The what-if question you should actually be asking
Can I afford it is the wrong question. The useful one is what saying yes to this thing does to your net worth in twenty years.
By Mike Gallagher,
Can we afford a new kitchen is the question that gets asked. What does saying yes to the kitchen mean for our net worth in 2046 is the question worth asking.

Most financial questions are framed at the wrong timescale. Can I afford this holiday is usually yes. What the pattern of holidays looks like over twenty years is where the real answer lives.
The better question
The short-term affordability question is almost always solvable. Money exists. The transaction clears. The kitchen is fitted. The holiday is booked. The yes is easy.
The longer question is about the cumulative shape of the yes decisions over two decades. A kitchen every seven years. Two weeks away three times a year. Car replacements every six. None of those decisions feel large on their own. The envelope they describe is where net worth in retirement actually sits.

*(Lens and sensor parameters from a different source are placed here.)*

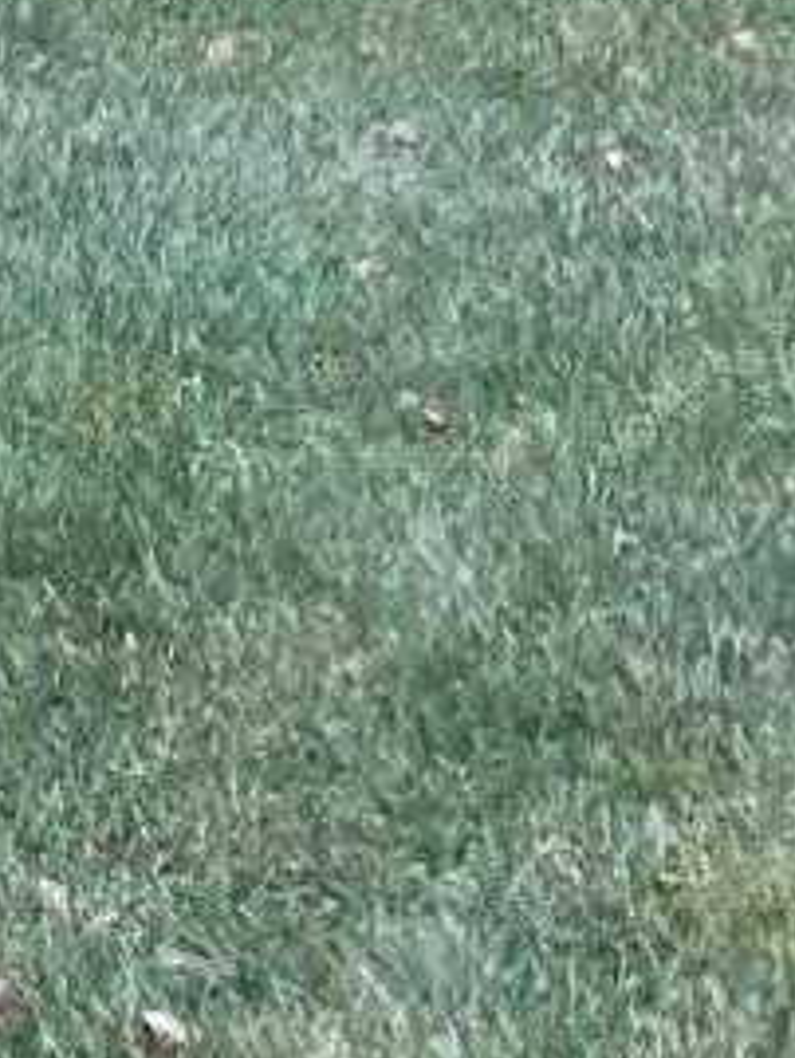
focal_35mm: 193
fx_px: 5905
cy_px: -594
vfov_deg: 9.9
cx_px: -1346
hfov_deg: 7.1
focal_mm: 4.2
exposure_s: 1/339
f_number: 1.6
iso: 32
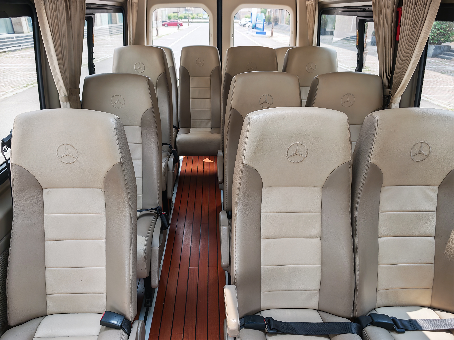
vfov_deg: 56.8
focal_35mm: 24
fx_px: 315
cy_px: 170
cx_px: 227
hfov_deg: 71.6
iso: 80
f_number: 2
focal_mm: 6.83
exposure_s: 1/120
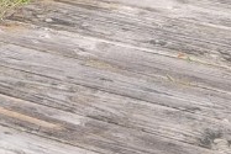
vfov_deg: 8.4
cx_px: 59
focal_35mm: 148
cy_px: -238
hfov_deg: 13.8
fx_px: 950
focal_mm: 5.4
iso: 40
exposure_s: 1/1794
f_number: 1.8
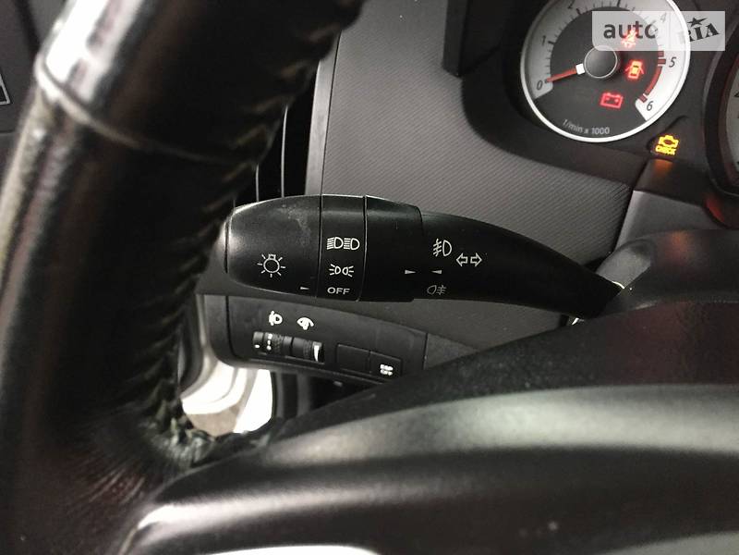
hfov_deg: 61.7
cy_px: 278
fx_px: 619
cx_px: 370
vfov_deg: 48.2
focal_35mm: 29
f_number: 2.2
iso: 250
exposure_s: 1/17
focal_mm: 4.2
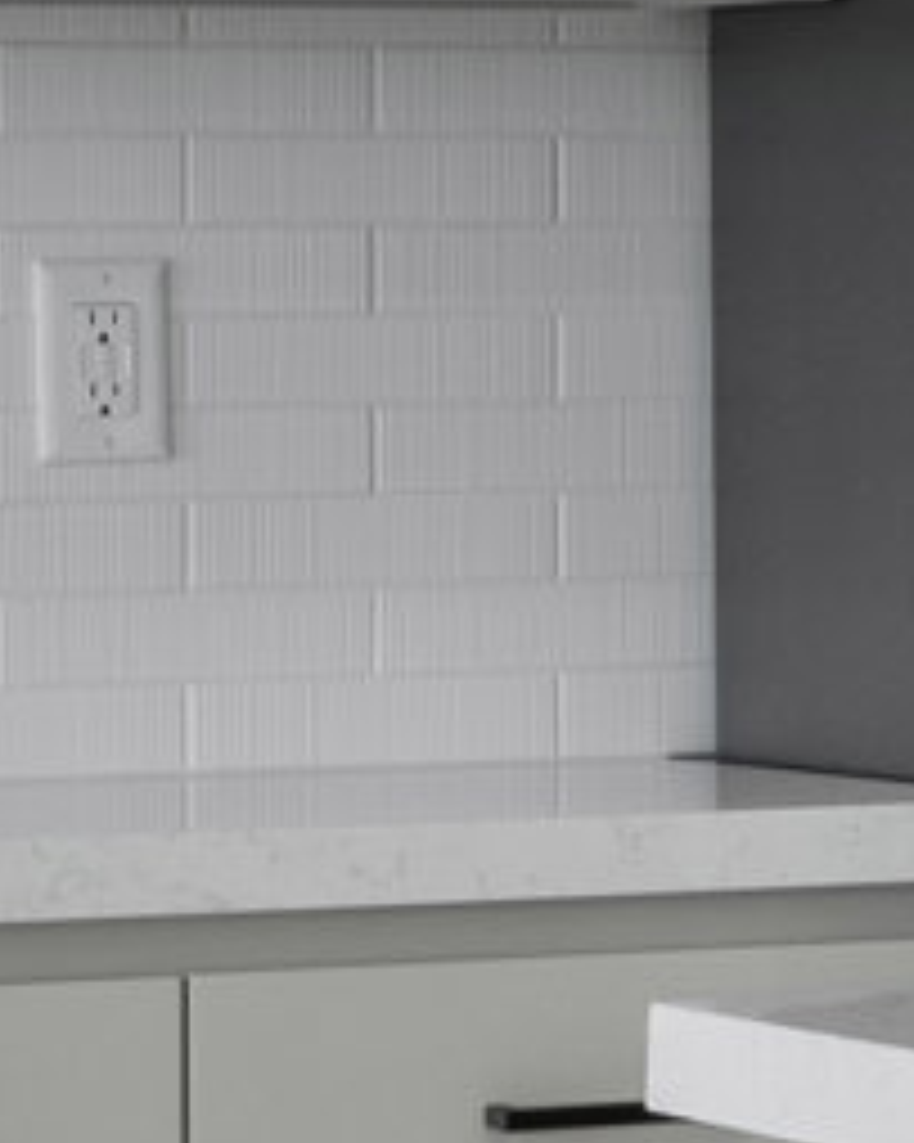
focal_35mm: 277
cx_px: 4003
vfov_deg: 7.0
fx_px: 9372
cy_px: 119
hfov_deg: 4.9
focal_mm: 30
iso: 500
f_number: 8
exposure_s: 1/8
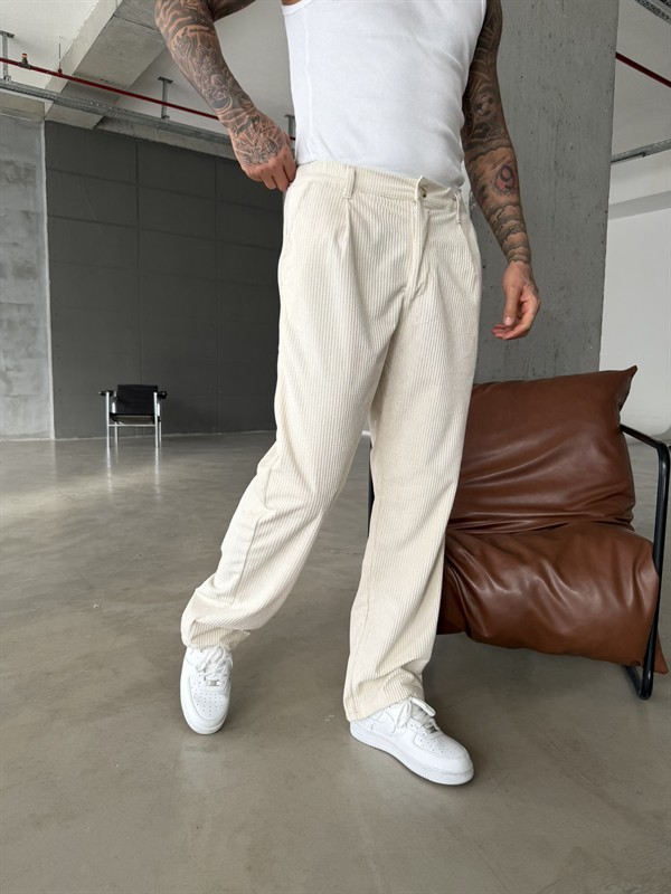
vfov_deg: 71.6
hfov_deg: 56.8
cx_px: 336
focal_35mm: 24
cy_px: 447
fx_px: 620
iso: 64
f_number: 1.78
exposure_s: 1/249
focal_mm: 6.76
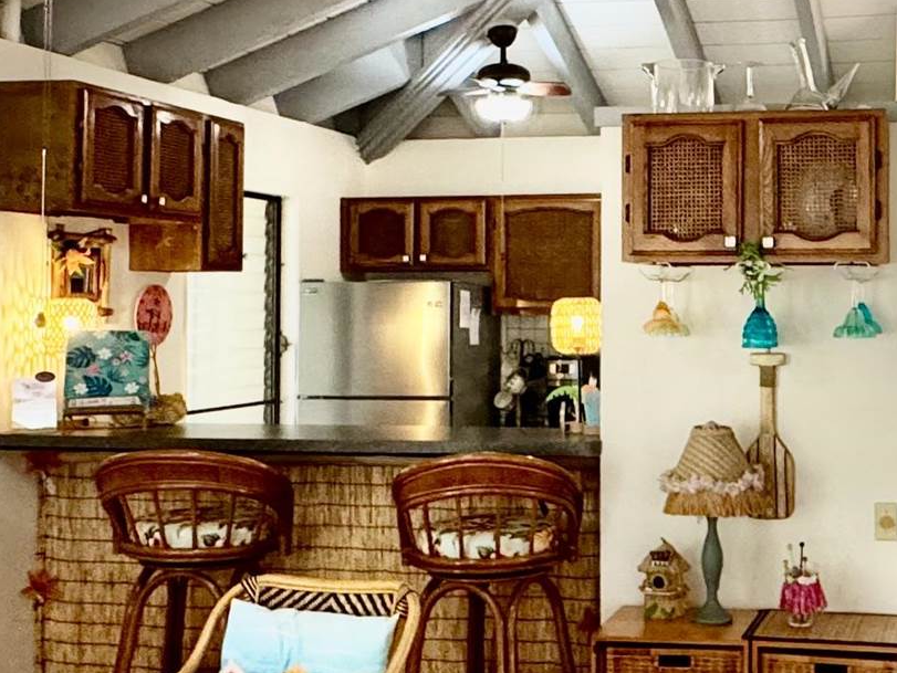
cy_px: 270
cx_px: 759
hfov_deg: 34.7
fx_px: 1374
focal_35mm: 53
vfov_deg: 27.5
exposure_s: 1/60
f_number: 2.2
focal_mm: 2.22
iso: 320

Some what-ifs worth running
- What if we spend 10 percent more each year on lifestyle. The net worth line bends earlier than most people expect.
- What if one of us takes two years off when the kids are young. The pension contribution gap and the compounding cost of it.
- What if we move to a bigger house at 40. Stamp duty, bigger mortgage, higher running costs, smaller investments.
- What if we max the ISA every single year. The graph often shows a surprisingly short path to financial independence.
- What if we retire at 55 versus 65. The gap is smaller than the emotional sense of it suggests.

Why sticking a finger in the air isn't enough
The intuition on long-horizon finance is systematically bad. People overweight the present and underweight compounding. A decision that feels small this year is often the one that dominates the net worth line twenty years out.
A decision compounded for twenty years is always a bigger decision than it feels in the month it's made.
What-if tooling closes the gap between the intuition and the arithmetic. You see the line. You see the gap. You decide.
The AI what-if
A Few Quid has a what-if feature that lets you describe a decision in plain English. What if I take a career break in 2030 for eighteen months. What if I move to Bristol and spend less on a house than I would in London. The app parses the change, applies it to the simulation, and shows the delta.
That isn't magic. It is a convenient way to do what used to take half a Sunday with a spreadsheet. The decision is still yours. But you are looking at the graph when you make it, and the graph usually has an opinion.
The point of the what-if is not to get to the right answer by computation. The point is to stop making twenty-year decisions with a two-week horizon.